▶ [Task details]
Using the data that follows, output only the lines from the line with "structure our empirical" up to and including the line with "section 336", exactly, leaving pictures aside.

*** Supplied entries

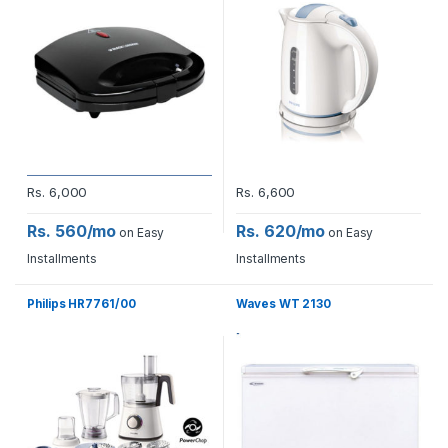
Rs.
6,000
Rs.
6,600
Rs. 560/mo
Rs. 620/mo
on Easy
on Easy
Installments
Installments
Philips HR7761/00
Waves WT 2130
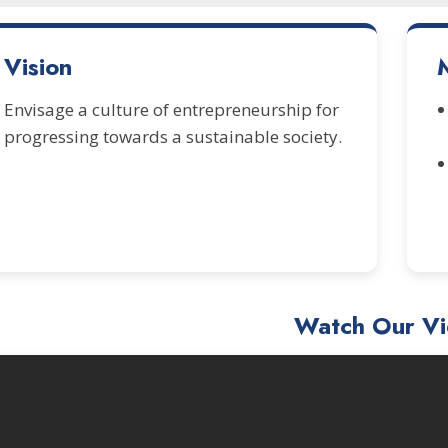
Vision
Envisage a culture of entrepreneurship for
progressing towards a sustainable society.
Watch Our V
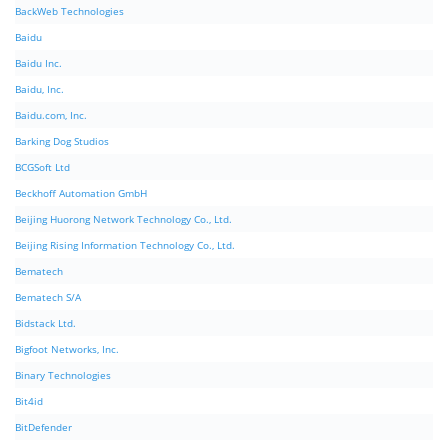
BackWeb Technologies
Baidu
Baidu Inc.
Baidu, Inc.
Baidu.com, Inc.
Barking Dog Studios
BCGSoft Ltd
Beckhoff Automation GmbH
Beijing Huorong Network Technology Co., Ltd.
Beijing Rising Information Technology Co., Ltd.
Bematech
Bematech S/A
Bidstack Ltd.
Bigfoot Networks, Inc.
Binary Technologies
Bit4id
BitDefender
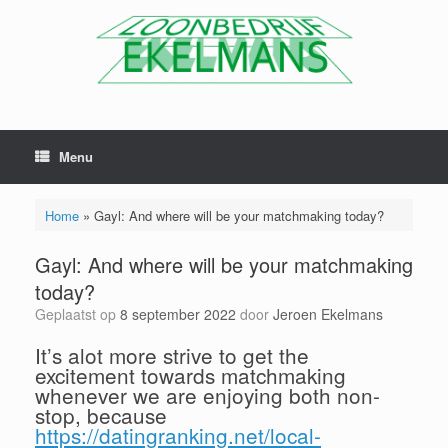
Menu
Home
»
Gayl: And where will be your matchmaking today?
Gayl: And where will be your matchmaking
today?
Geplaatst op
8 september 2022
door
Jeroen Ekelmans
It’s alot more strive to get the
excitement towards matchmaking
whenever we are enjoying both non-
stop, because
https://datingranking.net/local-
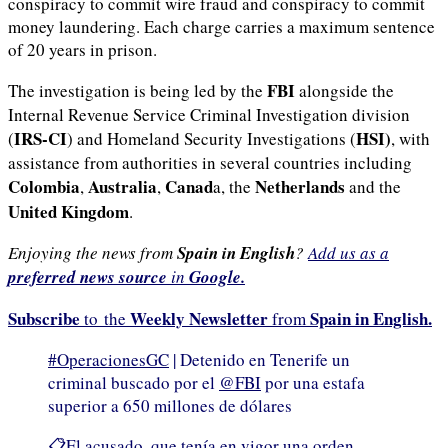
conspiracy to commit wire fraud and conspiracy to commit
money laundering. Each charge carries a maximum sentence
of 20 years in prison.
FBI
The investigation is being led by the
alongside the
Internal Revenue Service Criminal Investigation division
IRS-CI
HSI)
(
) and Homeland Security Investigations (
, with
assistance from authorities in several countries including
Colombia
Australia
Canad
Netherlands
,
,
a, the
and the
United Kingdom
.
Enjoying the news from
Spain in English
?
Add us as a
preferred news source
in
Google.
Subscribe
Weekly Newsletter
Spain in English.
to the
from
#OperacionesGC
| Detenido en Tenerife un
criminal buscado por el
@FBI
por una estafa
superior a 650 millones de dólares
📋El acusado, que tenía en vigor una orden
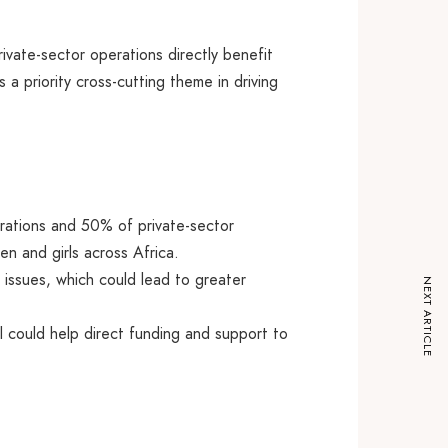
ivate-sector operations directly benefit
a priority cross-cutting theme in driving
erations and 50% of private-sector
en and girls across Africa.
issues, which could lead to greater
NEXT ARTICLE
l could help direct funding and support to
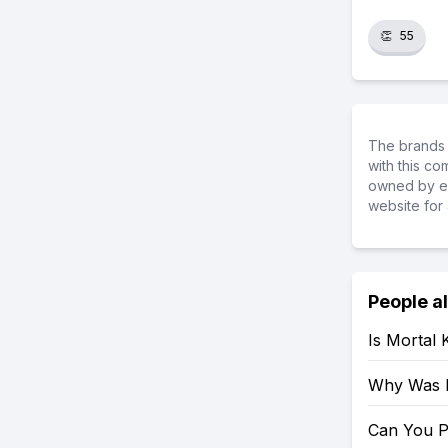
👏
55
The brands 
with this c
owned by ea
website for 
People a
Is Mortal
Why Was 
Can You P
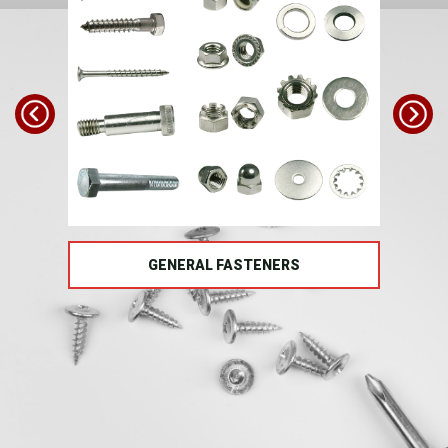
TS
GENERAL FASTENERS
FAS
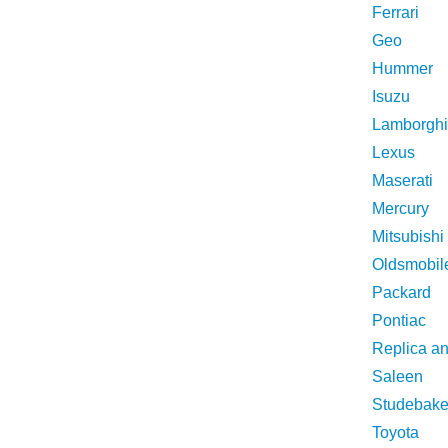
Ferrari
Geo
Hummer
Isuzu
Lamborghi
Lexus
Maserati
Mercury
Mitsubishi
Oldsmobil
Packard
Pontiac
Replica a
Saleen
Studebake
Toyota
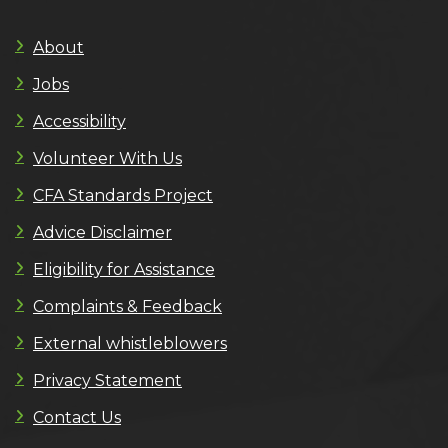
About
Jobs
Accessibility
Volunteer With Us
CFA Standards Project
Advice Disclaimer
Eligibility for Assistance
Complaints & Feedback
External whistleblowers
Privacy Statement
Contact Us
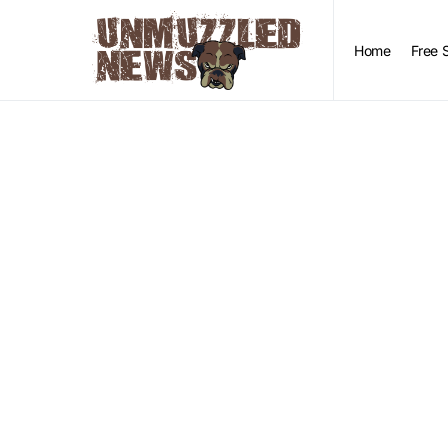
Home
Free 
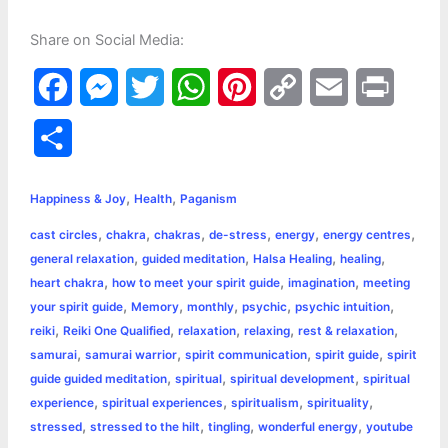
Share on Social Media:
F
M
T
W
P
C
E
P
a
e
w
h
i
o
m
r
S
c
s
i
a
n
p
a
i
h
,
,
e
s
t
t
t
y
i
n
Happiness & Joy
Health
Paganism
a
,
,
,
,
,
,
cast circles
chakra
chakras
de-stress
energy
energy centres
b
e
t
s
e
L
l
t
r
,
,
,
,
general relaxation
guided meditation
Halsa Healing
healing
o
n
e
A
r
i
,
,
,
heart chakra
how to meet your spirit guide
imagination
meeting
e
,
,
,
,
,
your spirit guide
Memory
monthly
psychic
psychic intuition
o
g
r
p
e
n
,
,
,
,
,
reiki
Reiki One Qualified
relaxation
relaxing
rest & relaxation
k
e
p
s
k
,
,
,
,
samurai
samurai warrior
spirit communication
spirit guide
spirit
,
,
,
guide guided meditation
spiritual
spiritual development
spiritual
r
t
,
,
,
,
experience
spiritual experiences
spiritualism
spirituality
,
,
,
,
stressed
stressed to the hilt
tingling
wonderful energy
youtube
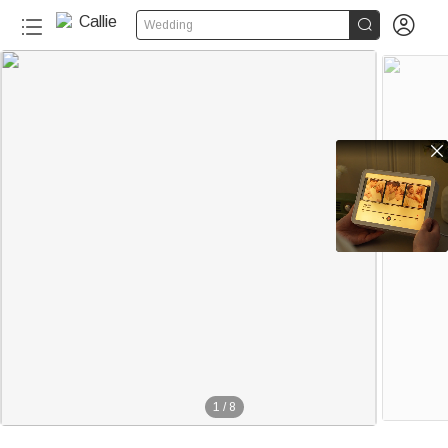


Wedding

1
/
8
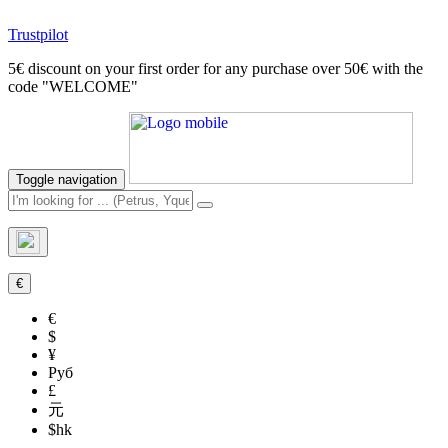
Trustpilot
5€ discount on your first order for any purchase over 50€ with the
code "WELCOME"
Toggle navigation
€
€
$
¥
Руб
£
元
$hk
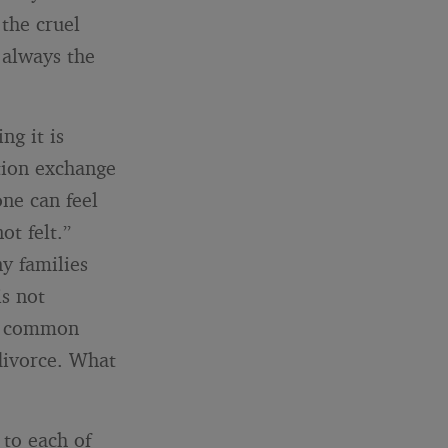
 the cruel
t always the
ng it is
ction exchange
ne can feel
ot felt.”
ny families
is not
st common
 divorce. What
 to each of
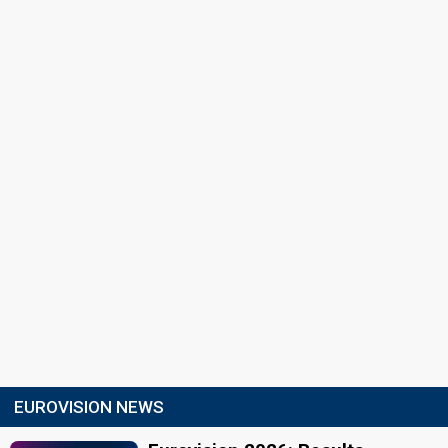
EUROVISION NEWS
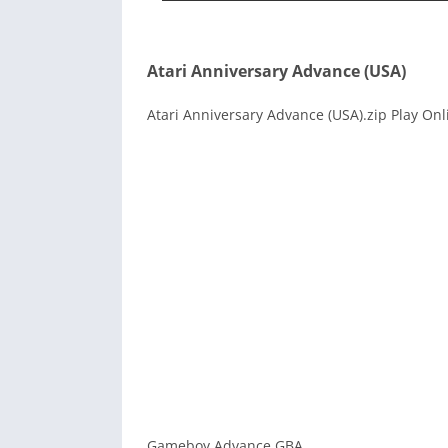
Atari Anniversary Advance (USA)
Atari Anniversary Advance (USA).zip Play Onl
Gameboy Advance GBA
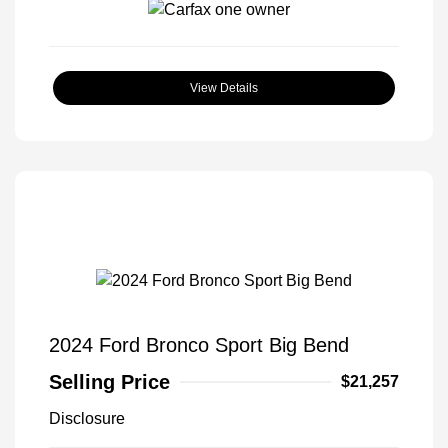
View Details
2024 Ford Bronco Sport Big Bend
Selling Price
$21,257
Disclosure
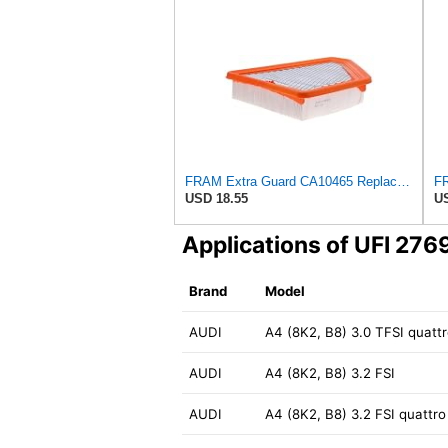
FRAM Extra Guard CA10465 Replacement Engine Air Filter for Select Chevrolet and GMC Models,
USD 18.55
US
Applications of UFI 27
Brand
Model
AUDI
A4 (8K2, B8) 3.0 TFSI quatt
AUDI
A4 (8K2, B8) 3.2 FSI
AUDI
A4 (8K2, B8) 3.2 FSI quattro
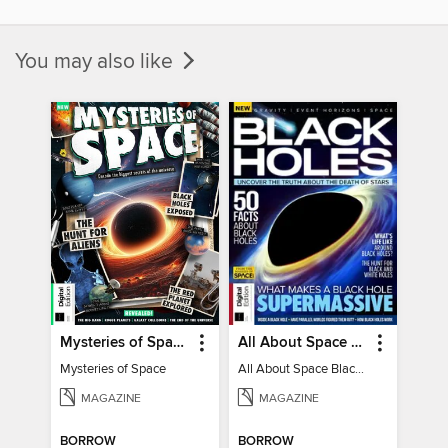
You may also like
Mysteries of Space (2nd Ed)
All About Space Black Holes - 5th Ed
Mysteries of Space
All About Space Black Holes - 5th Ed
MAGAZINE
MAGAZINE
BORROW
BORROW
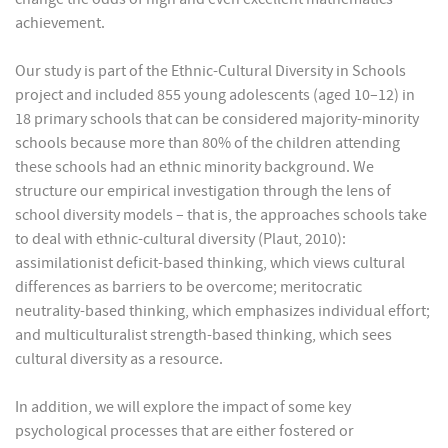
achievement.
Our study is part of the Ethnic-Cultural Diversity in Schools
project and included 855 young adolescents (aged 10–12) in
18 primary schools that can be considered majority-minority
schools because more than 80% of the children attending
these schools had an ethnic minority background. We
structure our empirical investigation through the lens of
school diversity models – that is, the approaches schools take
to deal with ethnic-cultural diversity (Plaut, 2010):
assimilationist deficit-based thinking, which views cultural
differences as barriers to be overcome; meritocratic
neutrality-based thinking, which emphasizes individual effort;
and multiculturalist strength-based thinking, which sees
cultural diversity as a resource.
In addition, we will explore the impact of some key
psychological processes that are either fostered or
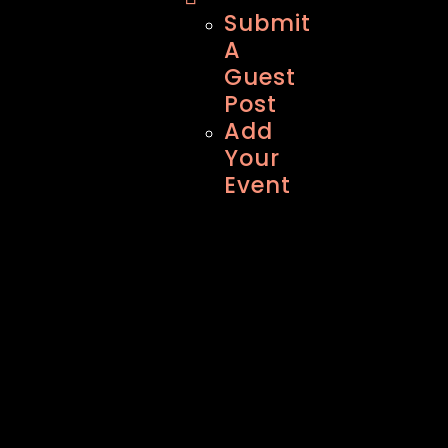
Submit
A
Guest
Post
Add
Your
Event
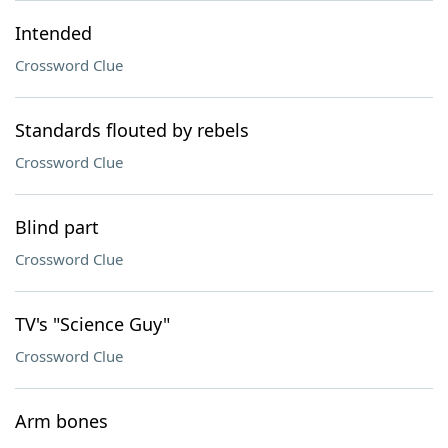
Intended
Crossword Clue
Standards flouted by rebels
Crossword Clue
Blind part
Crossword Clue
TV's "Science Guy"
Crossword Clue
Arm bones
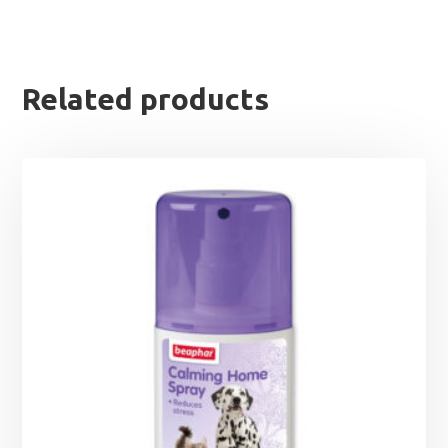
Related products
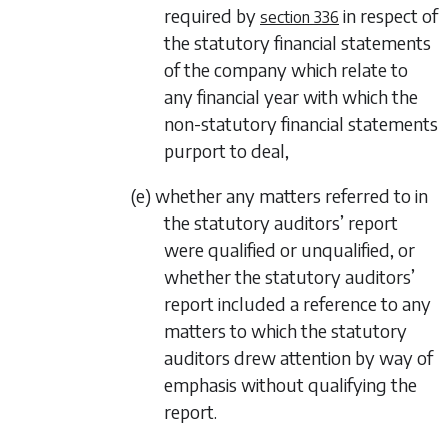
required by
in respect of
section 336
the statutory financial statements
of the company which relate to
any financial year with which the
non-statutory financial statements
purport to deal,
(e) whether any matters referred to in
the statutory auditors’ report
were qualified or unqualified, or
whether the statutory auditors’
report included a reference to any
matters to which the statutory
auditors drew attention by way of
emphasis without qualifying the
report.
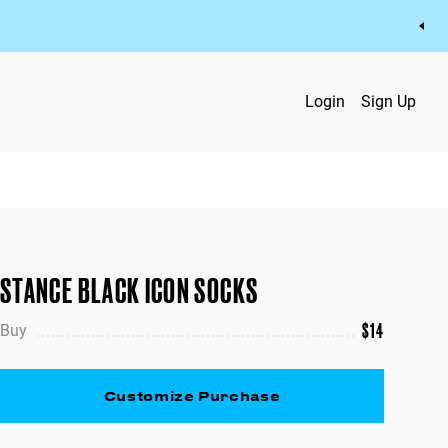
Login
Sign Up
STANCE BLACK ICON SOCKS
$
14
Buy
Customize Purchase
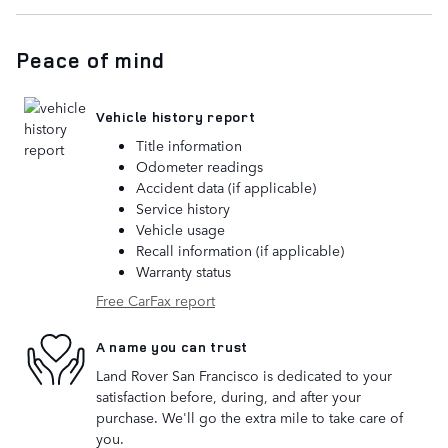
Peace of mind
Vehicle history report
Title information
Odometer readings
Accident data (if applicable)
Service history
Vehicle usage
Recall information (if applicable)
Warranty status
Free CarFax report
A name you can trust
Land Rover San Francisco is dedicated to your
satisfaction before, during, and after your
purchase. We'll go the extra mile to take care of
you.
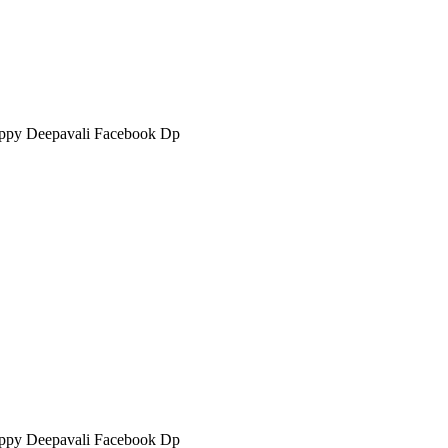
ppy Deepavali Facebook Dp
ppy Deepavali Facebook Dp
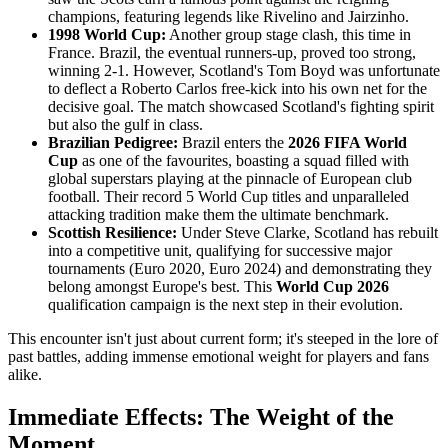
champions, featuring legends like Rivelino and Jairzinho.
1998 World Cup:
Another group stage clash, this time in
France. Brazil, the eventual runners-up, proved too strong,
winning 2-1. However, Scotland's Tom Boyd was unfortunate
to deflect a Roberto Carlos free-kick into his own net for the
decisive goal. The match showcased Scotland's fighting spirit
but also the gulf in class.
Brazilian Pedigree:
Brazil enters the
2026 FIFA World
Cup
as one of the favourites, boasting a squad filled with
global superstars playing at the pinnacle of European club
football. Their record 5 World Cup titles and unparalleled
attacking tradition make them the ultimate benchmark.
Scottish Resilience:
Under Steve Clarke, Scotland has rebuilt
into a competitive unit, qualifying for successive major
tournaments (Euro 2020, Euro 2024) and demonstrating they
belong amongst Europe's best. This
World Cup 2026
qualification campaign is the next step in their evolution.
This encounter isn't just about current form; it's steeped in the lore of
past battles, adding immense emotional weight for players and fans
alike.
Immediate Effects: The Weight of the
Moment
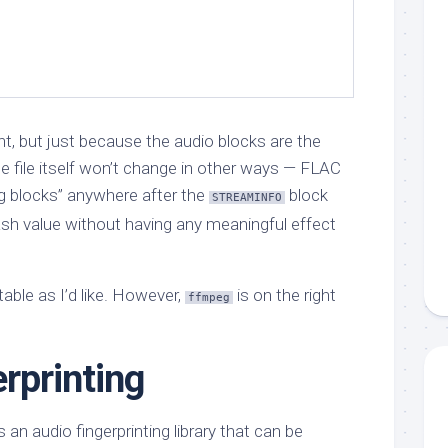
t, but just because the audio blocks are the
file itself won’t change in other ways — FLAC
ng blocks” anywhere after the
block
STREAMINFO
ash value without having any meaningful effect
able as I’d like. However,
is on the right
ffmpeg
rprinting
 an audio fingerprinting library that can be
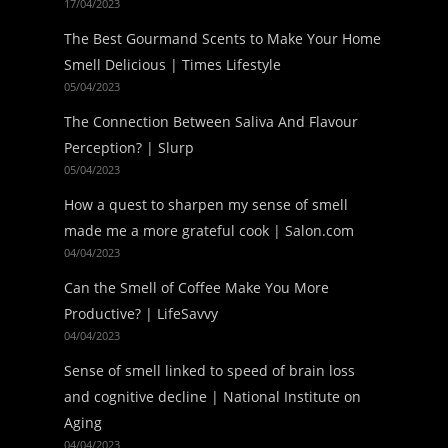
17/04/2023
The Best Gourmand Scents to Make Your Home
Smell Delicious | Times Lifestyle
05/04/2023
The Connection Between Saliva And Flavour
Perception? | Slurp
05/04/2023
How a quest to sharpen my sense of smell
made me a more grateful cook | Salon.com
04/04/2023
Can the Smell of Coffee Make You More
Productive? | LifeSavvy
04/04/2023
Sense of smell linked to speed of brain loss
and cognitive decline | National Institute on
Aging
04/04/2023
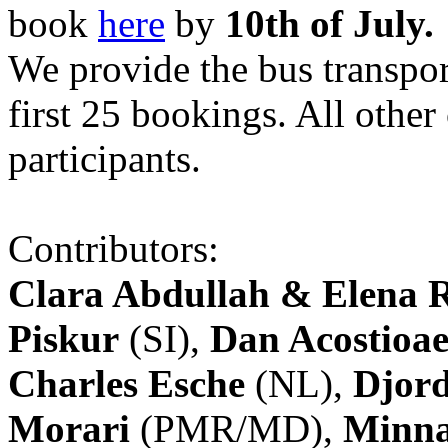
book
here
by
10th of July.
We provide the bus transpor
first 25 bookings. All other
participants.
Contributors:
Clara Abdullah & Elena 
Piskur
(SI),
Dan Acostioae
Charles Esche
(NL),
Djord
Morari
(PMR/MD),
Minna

******

▶ [Response to this task]
structure our empirical investigation through the lens of
school diversity models – that is, the approaches schools take
to deal with ethnic-cultural diversity (Plaut, 2010):
assimilationist deficit-based thinking, which views cultural
differences as barriers to be overcome; meritocratic
neutrality-based thinking, which emphasizes individual effort;
and multiculturalist strength-based thinking, which sees
cultural diversity as a resource.
In addition, we will explore the impact of some key
psychological processes that are either fostered or
Submit
A
Guest
Post
Add
Your
Event
Intended
Crossword Clue
Standards flouted by rebels
Crossword Clue
Blind part
Crossword Clue
TV's "Science Guy"
Crossword Clue
Arm bones
Related products
required by
in respect of
section 336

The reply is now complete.